**What the task asks:**
Select, from the data, each line where "label" occurs.

**Material for the task:**
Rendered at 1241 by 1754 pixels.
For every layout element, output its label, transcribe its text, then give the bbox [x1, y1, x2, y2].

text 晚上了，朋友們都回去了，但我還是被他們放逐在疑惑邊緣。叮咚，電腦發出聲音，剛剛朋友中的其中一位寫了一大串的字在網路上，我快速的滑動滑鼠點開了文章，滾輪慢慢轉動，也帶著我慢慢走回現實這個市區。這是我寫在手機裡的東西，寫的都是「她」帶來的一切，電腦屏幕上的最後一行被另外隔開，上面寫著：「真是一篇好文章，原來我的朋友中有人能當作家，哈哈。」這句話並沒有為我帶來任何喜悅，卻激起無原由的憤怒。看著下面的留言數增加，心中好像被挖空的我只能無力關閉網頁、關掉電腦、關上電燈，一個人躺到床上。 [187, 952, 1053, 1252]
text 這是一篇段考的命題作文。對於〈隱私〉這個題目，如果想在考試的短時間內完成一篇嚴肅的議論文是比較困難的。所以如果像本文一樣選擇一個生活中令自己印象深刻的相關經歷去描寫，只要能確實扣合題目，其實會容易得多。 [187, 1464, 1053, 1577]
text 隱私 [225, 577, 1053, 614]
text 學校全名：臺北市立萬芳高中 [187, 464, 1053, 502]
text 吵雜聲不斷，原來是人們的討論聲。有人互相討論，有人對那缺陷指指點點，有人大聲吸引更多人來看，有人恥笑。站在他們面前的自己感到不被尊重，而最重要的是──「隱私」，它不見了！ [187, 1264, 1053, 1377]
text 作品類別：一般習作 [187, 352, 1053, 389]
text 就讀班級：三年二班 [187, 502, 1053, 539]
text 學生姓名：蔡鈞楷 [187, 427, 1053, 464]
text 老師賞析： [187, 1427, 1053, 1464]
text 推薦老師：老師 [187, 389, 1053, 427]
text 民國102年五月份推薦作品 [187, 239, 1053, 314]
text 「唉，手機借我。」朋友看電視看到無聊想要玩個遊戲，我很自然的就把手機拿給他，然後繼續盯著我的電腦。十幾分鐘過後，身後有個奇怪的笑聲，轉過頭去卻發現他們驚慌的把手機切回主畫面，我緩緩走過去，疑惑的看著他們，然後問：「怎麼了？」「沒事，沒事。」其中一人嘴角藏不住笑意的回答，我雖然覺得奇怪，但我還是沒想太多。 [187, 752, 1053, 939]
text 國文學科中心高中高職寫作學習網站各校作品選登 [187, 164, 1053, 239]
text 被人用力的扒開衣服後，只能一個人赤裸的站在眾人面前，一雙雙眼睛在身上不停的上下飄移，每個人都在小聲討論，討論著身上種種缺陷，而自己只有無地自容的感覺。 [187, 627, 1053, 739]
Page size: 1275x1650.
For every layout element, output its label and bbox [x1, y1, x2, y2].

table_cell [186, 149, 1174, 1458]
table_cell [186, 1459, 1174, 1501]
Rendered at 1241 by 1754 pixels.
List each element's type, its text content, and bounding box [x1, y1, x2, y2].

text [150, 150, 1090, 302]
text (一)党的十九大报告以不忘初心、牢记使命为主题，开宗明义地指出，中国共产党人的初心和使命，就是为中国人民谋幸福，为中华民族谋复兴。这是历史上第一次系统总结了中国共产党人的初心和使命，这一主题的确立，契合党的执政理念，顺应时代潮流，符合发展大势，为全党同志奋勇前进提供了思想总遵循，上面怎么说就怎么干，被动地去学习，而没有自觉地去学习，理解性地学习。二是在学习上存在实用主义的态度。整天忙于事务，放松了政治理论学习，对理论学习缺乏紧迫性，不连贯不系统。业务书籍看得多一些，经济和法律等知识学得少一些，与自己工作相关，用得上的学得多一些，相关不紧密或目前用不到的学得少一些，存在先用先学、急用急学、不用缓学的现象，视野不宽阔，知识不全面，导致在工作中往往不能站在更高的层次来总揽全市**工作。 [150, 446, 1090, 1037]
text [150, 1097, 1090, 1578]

**Reply to the task:**
For every layout element, output its label, transcribe its text, then give the bbox [x1, y1, x2, y2].
For every layout element, output its label and bbox [x1, y1, x2, y2].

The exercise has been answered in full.